RECORDS FOR PROCESSING START

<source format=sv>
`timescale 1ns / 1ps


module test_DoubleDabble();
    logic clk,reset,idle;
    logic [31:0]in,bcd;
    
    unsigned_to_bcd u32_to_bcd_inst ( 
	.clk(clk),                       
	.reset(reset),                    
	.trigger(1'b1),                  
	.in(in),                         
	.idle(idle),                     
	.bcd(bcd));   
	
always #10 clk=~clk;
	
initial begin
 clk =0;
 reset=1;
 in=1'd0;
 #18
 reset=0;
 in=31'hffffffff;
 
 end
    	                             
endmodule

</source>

RECORDS FOR PROCESSING END
RECORDS FOR PROCESSING START

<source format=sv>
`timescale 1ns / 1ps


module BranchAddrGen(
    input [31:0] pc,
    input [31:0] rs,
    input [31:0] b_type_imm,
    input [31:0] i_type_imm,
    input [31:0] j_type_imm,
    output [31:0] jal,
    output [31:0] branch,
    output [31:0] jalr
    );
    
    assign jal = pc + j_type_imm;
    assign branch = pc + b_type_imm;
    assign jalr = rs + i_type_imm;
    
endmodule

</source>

RECORDS FOR PROCESSING END

TASK DESCRIPTION: Among the lines above, find those with the word "reset". Copy them.

YOUR SOLUTION:
    logic clk,reset,idle;
	.reset(reset),                    
 reset=1;
 reset=0;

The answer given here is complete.